The pictures are to be omitted when the entries are reproduced exactly.

◆ ◆ ◆

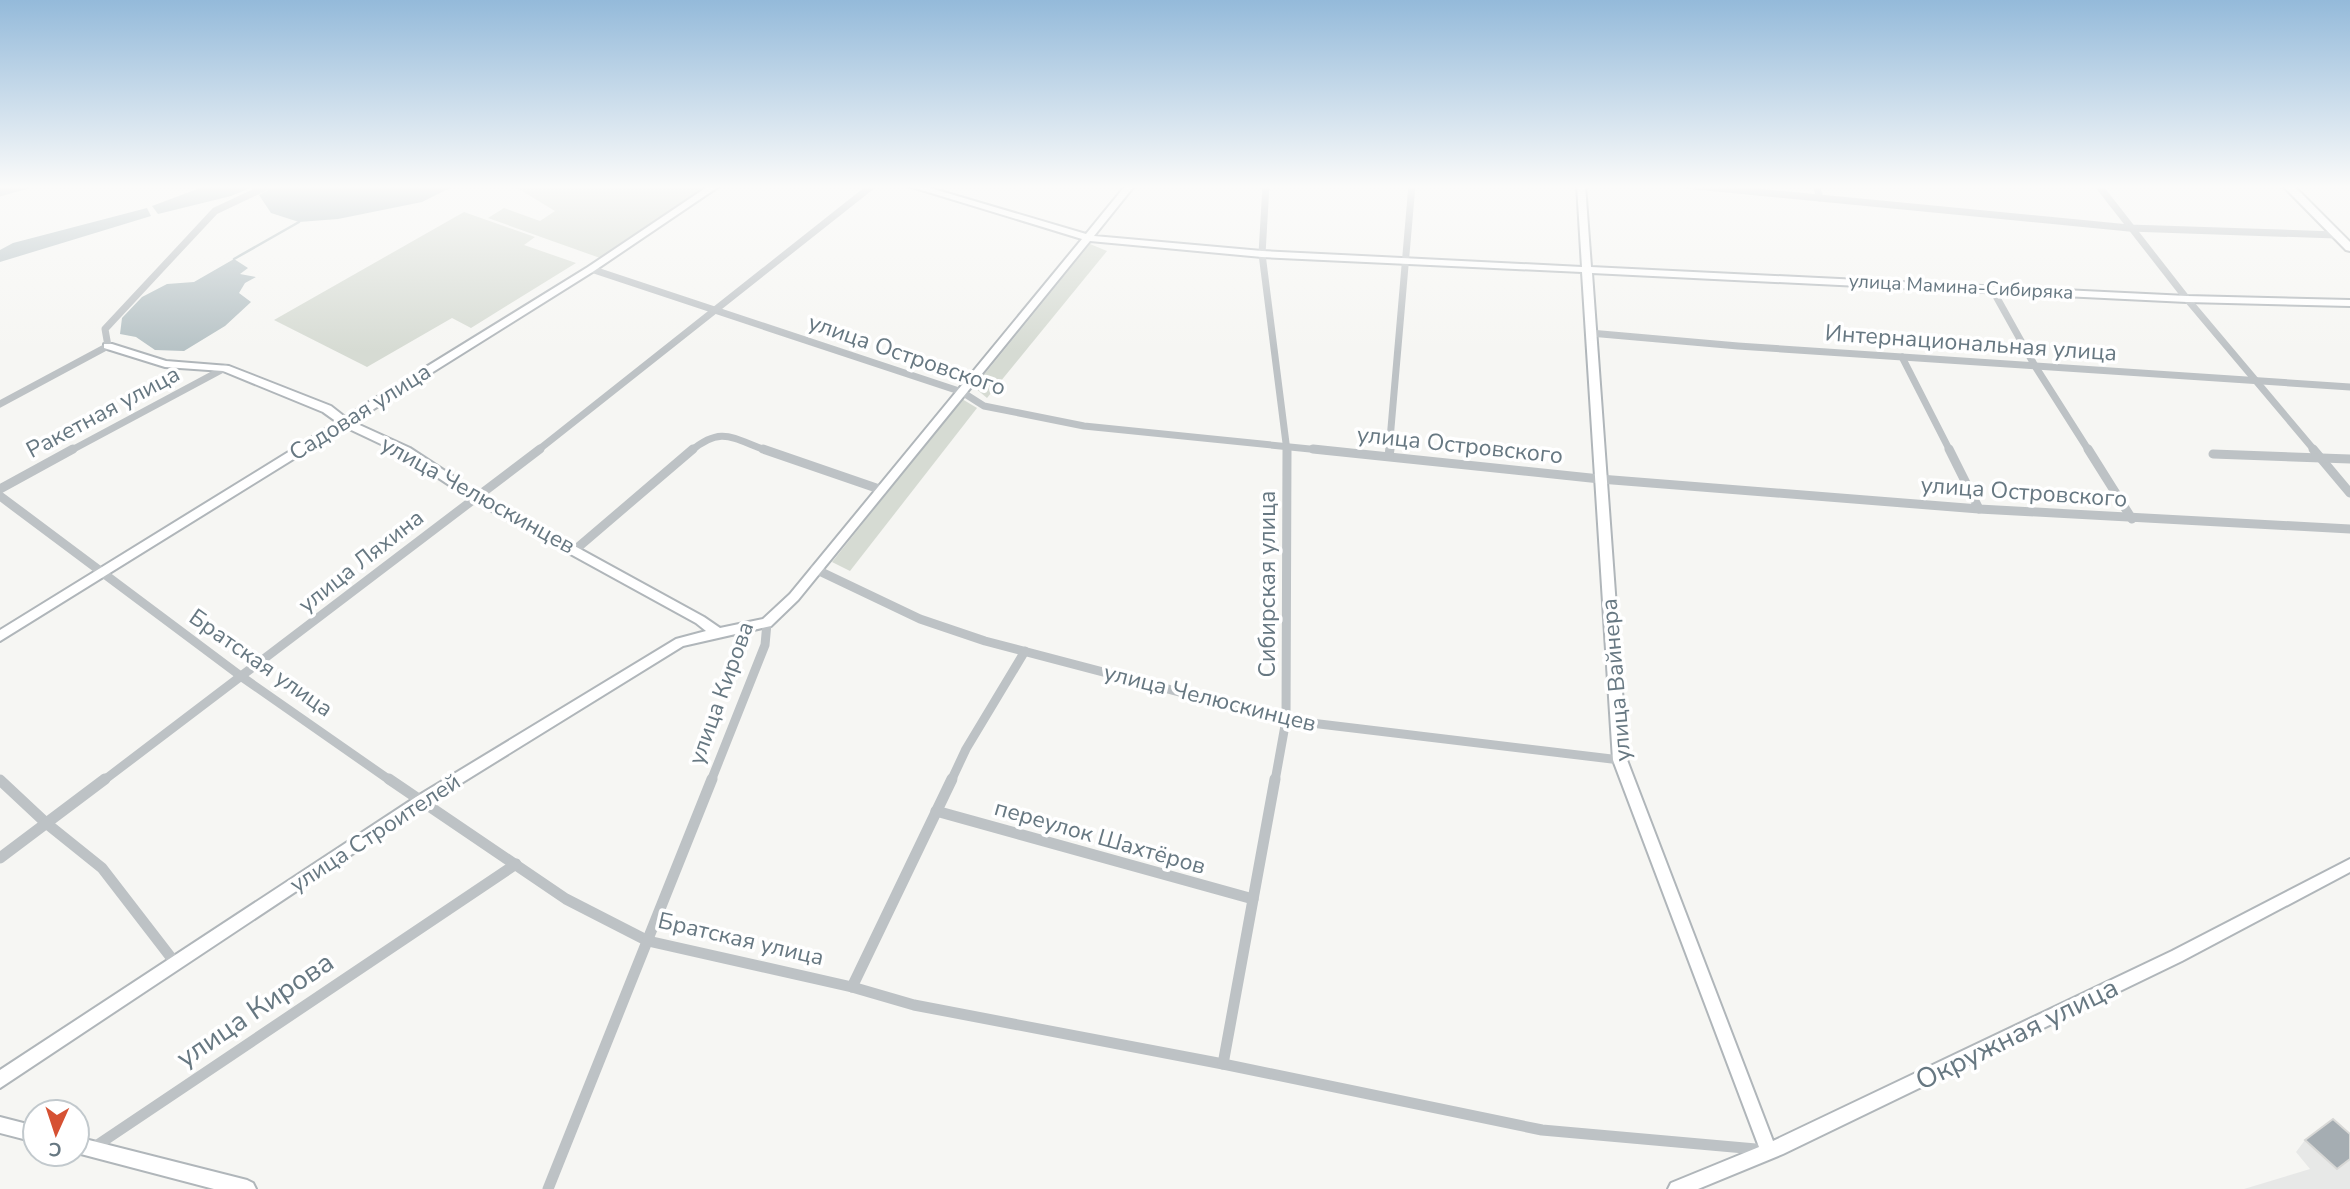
<svg xmlns="http://www.w3.org/2000/svg" width="2350" height="1189" font-family="'Nunito Sans',sans-serif">
  <style>
    .built { fill: #e7e8e7 }
    .green { fill: #d6dbd3 }
    .water { fill: #b6c2c5 }
    .lines { fill: none; stroke-linecap: round; stroke-linejoin: round }
    .stream { stroke: #b6c2c5; stroke-width: 2.5 }
    .building { fill: #a5adb2; stroke: #d8d8d6; stroke-width: 2 }
    .secondary-casing { stroke: #b0b6ba; stroke-width: 4 }
    .primary-casing { stroke: #b1b6b9; stroke-width: 4 }
    .street-far2 { stroke: #bdc2c5; stroke-width: 7 }
    .street-far1 { stroke: #bdc2c5; stroke-width: 9 }
    .street { stroke: #bdc2c5; stroke-width: 11 }
    .secondary { fill: #fff; fill-rule: evenodd }
    .primary { fill: #fff; fill-rule: evenodd }
    .labels { text-anchor: middle; dominant-baseline: central; stroke-width: 7; stroke-linejoin: round; paint-order: stroke }
    .far-street-label { font-size: 19px; fill: #677882; stroke: #fff }
    .street-label { font-size: 23px; fill: #677882; stroke: #fff }
    .near-street-label { font-size: 28px; fill: #677882; stroke: #fff }
  </style>
  <rect width="100%" height="100%" fill="#f6f6f3"/>
  <path class="built" d="M2333,1119L2350,1134V1189H2244L2310,1169L2296,1152L2305,1140Z"/>
  <g class="green">
    <path d="M512,185H699L707,188L600,258L488,218L504,208L540,221L555,211Z"/>
    <path d="M464,212L535,237L524,245L576,263L471,328L452,318L367,367L274,320Z"/>
    <path d="M1090,244L1107,251L987,398L974,387Z"/>
    <path d="M962,399L977,408L850,571L832,562Z"/>
  </g>
  <g class="water">
    <path d="M208,185H258L231,196L158,214L152,206Z"/>
    <path d="M278,185H456L422,202L338,219L299,222L271,213L259,195Z"/>
    <path d="M147,208L151,216L0,262V250L13,243Z"/>
    <path d="M234,259L248,268L240,274L256,277L245,283L239,293L251,302L225,326L184,351L155,350L136,337L120,334L122,318L142,297L167,284L194,282Z"/>
  </g>
  <g class="lines">
    <path class="stream" d="M234,259L299,222"/>
  </g>
  <path class="building" d="M2333,1119L2350,1134V1159L2337,1169L2305,1140Z"/>
  <g class="lines">
    <g class="secondary-casing">
      <g id="secondary">
        <path d="M710,185H721L594,271L353,422L410,448L480,494L704,617L720,628L763,619L790,594L1082,239L905,185H920L1086,234L1126,185H1135L1094,236L1262,251L1582,267L1577,185H1585L1591,267L2187,296L2350,300V306L2187,302L1592,273L1627,760L1773,1141L2172,951L2350,859V872L2182,961L1783,1154L1698,1189H1668L1671,1183L1759,1147L1613,760L1582,272L1262,257L1090,241L798,600L771,626L683,646L426,805L0,1088V1070L416,797L676,639L706,631L696,623L472,500L402,454L345,427L0,641V630L337,422L323,412L223,371L165,367L104,348V344H112L166,361L229,366L331,406L345,417L588,267Z"/>
        <path d="M0,1117L35,1126V1142L0,1133Z"/>
        <path d="M77,1137L247,1180L253,1183L256,1189H214L77,1153Z"/>
      </g>
    </g>
    <g class="primary-casing">
      <path id="primary" d="M2282,185H2293L2350,242V251L2346,250Z"/>
    </g>
    <g class="street-far2">
      <path d="M1266,185L1262,254L1287,451"/>
      <path d="M1685,185L2129,228L2336,235"/>
      <path d="M1816,185L1820,198"/>
      <path d="M2098,185L2187,299L2315,451"/>
      <path d="M0,193L29,185"/>
      <path d="M591,269L962,392L984,406L1084,426L1330,451"/>
      <path d="M1992,289L2035,366L2089,451"/>
      <path d="M1590,333L1738,346L2350,387"/>
      <path d="M1902,357L1950,451"/>
      <path d="M0,404L108,346L105,329L215,211L270,185"/>
      <path d="M70,451L225,368"/>
      <path d="M537,451L873,185"/>
      <path d="M691,451C722,425 733,439 768,451"/>
      <path d="M1389,451L1412,185"/>
    </g>
    <g class="street-far1">
      <path d="M763,449L882,490"/>
      <path d="M1313,449L1600,479L1979,509L2350,529"/>
      <path d="M1949,449L1979,509"/>
      <path d="M2088,449L2132,519"/>
      <path d="M2313,449L2350,493"/>
      <path d="M2213,454L2350,459"/>
      <path d="M1389,456L1390,449"/>
      <path d="M0,489L73,449"/>
      <path d="M0,496L242,677L391,781"/>
      <path d="M576,549L693,449"/>
      <path d="M815,569L920,619L985,641L1286,720L1620,760"/>
      <path d="M103,781L540,449"/>
      <path d="M711,781L765,645L767,623"/>
      <path d="M951,781L966,749L1025,651"/>
      <path d="M1275,781L1286,720L1287,449"/>
    </g>
    <g class="street">
      <path d="M389,779L566,899L648,941L852,987L914,1005L1223,1064L1542,1130L1767,1150"/>
      <path d="M0,780L46,823L102,868L176,964"/>
      <path d="M936,811L1253,899"/>
      <path d="M0,858L105,779"/>
      <path d="M852,987L952,779"/>
      <path d="M1223,1064L1275,779"/>
      <path d="M93,1148L516,864"/>
      <path d="M548,1189L712,779"/>
    </g>
    <use href="#secondary" class="secondary"/>
    <use href="#primary" class="primary"/>
  </g>
  <linearGradient id="sky" x2="0" y2="1"><stop stop-color="#94bada"/><stop offset="0.53" stop-color="#fbfbfa"/><stop offset="1" stop-color="#fbfbfa" stop-opacity="0"/></linearGradient>
  <rect width="2350" height="352" fill="url(#sky)"/>
  <g class="labels">
    <g class="far-street-label">
      <text transform="translate(1961 287) rotate(3)">улица Мамина-Сибиряка</text>
    </g>
    <g class="street-label">
      <text transform="translate(1971 343) rotate(4)">Интернациональная улица</text>
      <text transform="translate(907 355) rotate(19)">улица Островского</text>
      <text transform="translate(103 412) rotate(-28)">Ракетная улица</text>
      <text transform="translate(360 412) rotate(-32)">Садовая улица</text>
      <text transform="translate(1460 445) rotate(6)">улица Островского</text>
      <text transform="translate(2024 492) rotate(4)">улица Островского</text>
      <text transform="translate(478 495) rotate(29)">улица Челюскинцев</text>
      <text transform="translate(361 561) rotate(-38)">улица Ляхина</text>
      <text transform="translate(1267 584) rotate(-90)">Сибирская улица</text>
      <text transform="translate(261 663) rotate(35)">Братская улица</text>
      <text transform="translate(1616 680) rotate(-95)">улица Вайнера</text>
      <text transform="translate(721 693) rotate(-70)">улица Кирова</text>
      <text transform="translate(1210 698) rotate(14)">улица Челюскинцев</text>
      <text transform="translate(375 833) rotate(-33)">улица Строителей</text>
      <text transform="translate(1100 837) rotate(16)">переулок Шахтёров</text>
      <text transform="translate(741 939) rotate(13)">Братская улица</text>
    </g>
    <g class="near-street-label">
      <text transform="translate(255 1010) rotate(-34)">улица Кирова</text>
      <text transform="translate(2017 1034) rotate(-26)">Окружная улица</text>
    </g>
  </g>
  <g transform="translate(56 1133) rotate(183)"><circle r="33" fill="#ffffff" stroke="#c2c9cd" stroke-width="2"/>
  <path d="M0-5L12 26L0 18L-12 26Z" fill="#d65133"/>
  <text y="-10" font-size="19" font-weight="bold" text-anchor="middle" fill="#677882">С</text>
  </g>
</svg>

◆ ◆ ◆

## Solution
<svg xmlns="http://www.w3.org/2000/svg" width="2350" height="1189" font-family="'Nunito Sans',sans-serif">
  <style>
    .built { fill: #e7e8e7 }
    .green { fill: #d6dbd3 }
    .water { fill: #b6c2c5 }
    .lines { fill: none; stroke-linecap: round; stroke-linejoin: round }
    .stream { stroke: #b6c2c5; stroke-width: 2.5 }
    .building { fill: #a5adb2; stroke: #d8d8d6; stroke-width: 2 }
    .secondary-casing { stroke: #b0b6ba; stroke-width: 4 }
    .primary-casing { stroke: #b1b6b9; stroke-width: 4 }
    .street-far2 { stroke: #bdc2c5; stroke-width: 7 }
    .street-far1 { stroke: #bdc2c5; stroke-width: 9 }
    .street { stroke: #bdc2c5; stroke-width: 11 }
    .secondary { fill: #fff; fill-rule: evenodd }
    .primary { fill: #fff; fill-rule: evenodd }
    .labels { text-anchor: middle; dominant-baseline: central; stroke-width: 7; stroke-linejoin: round; paint-order: stroke }
    .far-street-label { font-size: 19px; fill: #677882; stroke: #fff }
    .street-label { font-size: 23px; fill: #677882; stroke: #fff }
    .near-street-label { font-size: 28px; fill: #677882; stroke: #fff }
  </style>
  <rect width="100%" height="100%" fill="#f6f6f3"/>
  <path class="built" d="M2333,1119L2350,1134V1189H2244L2310,1169L2296,1152L2305,1140Z"/>
  <g class="green">
    <path d="M512,185H699L707,188L600,258L488,218L504,208L540,221L555,211Z"/>
    <path d="M464,212L535,237L524,245L576,263L471,328L452,318L367,367L274,320Z"/>
    <path d="M1090,244L1107,251L987,398L974,387Z"/>
    <path d="M962,399L977,408L850,571L832,562Z"/>
  </g>
  <g class="water">
    <path d="M208,185H258L231,196L158,214L152,206Z"/>
    <path d="M278,185H456L422,202L338,219L299,222L271,213L259,195Z"/>
    <path d="M147,208L151,216L0,262V250L13,243Z"/>
    <path d="M234,259L248,268L240,274L256,277L245,283L239,293L251,302L225,326L184,351L155,350L136,337L120,334L122,318L142,297L167,284L194,282Z"/>
  </g>
  <g class="lines">
    <path class="stream" d="M234,259L299,222"/>
  </g>
  <path class="building" d="M2333,1119L2350,1134V1159L2337,1169L2305,1140Z"/>
  <g class="lines">
    <g class="secondary-casing">
      <g id="secondary">
        <path d="M710,185H721L594,271L353,422L410,448L480,494L704,617L720,628L763,619L790,594L1082,239L905,185H920L1086,234L1126,185H1135L1094,236L1262,251L1582,267L1577,185H1585L1591,267L2187,296L2350,300V306L2187,302L1592,273L1627,760L1773,1141L2172,951L2350,859V872L2182,961L1783,1154L1698,1189H1668L1671,1183L1759,1147L1613,760L1582,272L1262,257L1090,241L798,600L771,626L683,646L426,805L0,1088V1070L416,797L676,639L706,631L696,623L472,500L402,454L345,427L0,641V630L337,422L323,412L223,371L165,367L104,348V344H112L166,361L229,366L331,406L345,417L588,267Z"/>
        <path d="M0,1117L35,1126V1142L0,1133Z"/>
        <path d="M77,1137L247,1180L253,1183L256,1189H214L77,1153Z"/>
      </g>
    </g>
    <g class="primary-casing">
      <path id="primary" d="M2282,185H2293L2350,242V251L2346,250Z"/>
    </g>
    <g class="street-far2">
      <path d="M1266,185L1262,254L1287,451"/>
      <path d="M1685,185L2129,228L2336,235"/>
      <path d="M1816,185L1820,198"/>
      <path d="M2098,185L2187,299L2315,451"/>
      <path d="M0,193L29,185"/>
      <path d="M591,269L962,392L984,406L1084,426L1330,451"/>
      <path d="M1992,289L2035,366L2089,451"/>
      <path d="M1590,333L1738,346L2350,387"/>
      <path d="M1902,357L1950,451"/>
      <path d="M0,404L108,346L105,329L215,211L270,185"/>
      <path d="M70,451L225,368"/>
      <path d="M537,451L873,185"/>
      <path d="M691,451C722,425 733,439 768,451"/>
      <path d="M1389,451L1412,185"/>
    </g>
    <g class="street-far1">
      <path d="M763,449L882,490"/>
      <path d="M1313,449L1600,479L1979,509L2350,529"/>
      <path d="M1949,449L1979,509"/>
      <path d="M2088,449L2132,519"/>
      <path d="M2313,449L2350,493"/>
      <path d="M2213,454L2350,459"/>
      <path d="M1389,456L1390,449"/>
      <path d="M0,489L73,449"/>
      <path d="M0,496L242,677L391,781"/>
      <path d="M576,549L693,449"/>
      <path d="M815,569L920,619L985,641L1286,720L1620,760"/>
      <path d="M103,781L540,449"/>
      <path d="M711,781L765,645L767,623"/>
      <path d="M951,781L966,749L1025,651"/>
      <path d="M1275,781L1286,720L1287,449"/>
    </g>
    <g class="street">
      <path d="M389,779L566,899L648,941L852,987L914,1005L1223,1064L1542,1130L1767,1150"/>
      <path d="M0,780L46,823L102,868L176,964"/>
      <path d="M936,811L1253,899"/>
      <path d="M0,858L105,779"/>
      <path d="M852,987L952,779"/>
      <path d="M1223,1064L1275,779"/>
      <path d="M93,1148L516,864"/>
      <path d="M548,1189L712,779"/>
    </g>
    <use href="#secondary" class="secondary"/>
    <use href="#primary" class="primary"/>
  </g>
  <linearGradient id="sky" x2="0" y2="1"><stop stop-color="#94bada"/><stop offset="0.53" stop-color="#fbfbfa"/><stop offset="1" stop-color="#fbfbfa" stop-opacity="0"/></linearGradient>
  <rect width="2350" height="352" fill="url(#sky)"/>
  <g class="labels">
    <g class="far-street-label">
      <text transform="translate(1961 287) rotate(3)">улица Мамина-Сибиряка</text>
    </g>
    <g class="street-label">
      <text transform="translate(1971 343) rotate(4)">Интернациональная улица</text>
      <text transform="translate(907 355) rotate(19)">улица Островского</text>
      <text transform="translate(103 412) rotate(-28)">Ракетная улица</text>
      <text transform="translate(360 412) rotate(-32)">Садовая улица</text>
      <text transform="translate(1460 445) rotate(6)">улица Островского</text>
      <text transform="translate(2024 492) rotate(4)">улица Островского</text>
      <text transform="translate(478 495) rotate(29)">улица Челюскинцев</text>
      <text transform="translate(361 561) rotate(-38)">улица Ляхина</text>
      <text transform="translate(1267 584) rotate(-90)">Сибирская улица</text>
      <text transform="translate(261 663) rotate(35)">Братская улица</text>
      <text transform="translate(1616 680) rotate(-95)">улица Вайнера</text>
      <text transform="translate(721 693) rotate(-70)">улица Кирова</text>
      <text transform="translate(1210 698) rotate(14)">улица Челюскинцев</text>
      <text transform="translate(375 833) rotate(-33)">улица Строителей</text>
      <text transform="translate(1100 837) rotate(16)">переулок Шахтёров</text>
      <text transform="translate(741 939) rotate(13)">Братская улица</text>
    </g>
    <g class="near-street-label">
      <text transform="translate(255 1010) rotate(-34)">улица Кирова</text>
      <text transform="translate(2017 1034) rotate(-26)">Окружная улица</text>
    </g>
  </g>
  <g transform="translate(56 1133) rotate(183)"><circle r="33" fill="#ffffff" stroke="#c2c9cd" stroke-width="2"/>
  <path d="M0-5L12 26L0 18L-12 26Z" fill="#d65133"/>
  <text y="-10" font-size="19" font-weight="bold" text-anchor="middle" fill="#677882">С</text>
  </g>
</svg>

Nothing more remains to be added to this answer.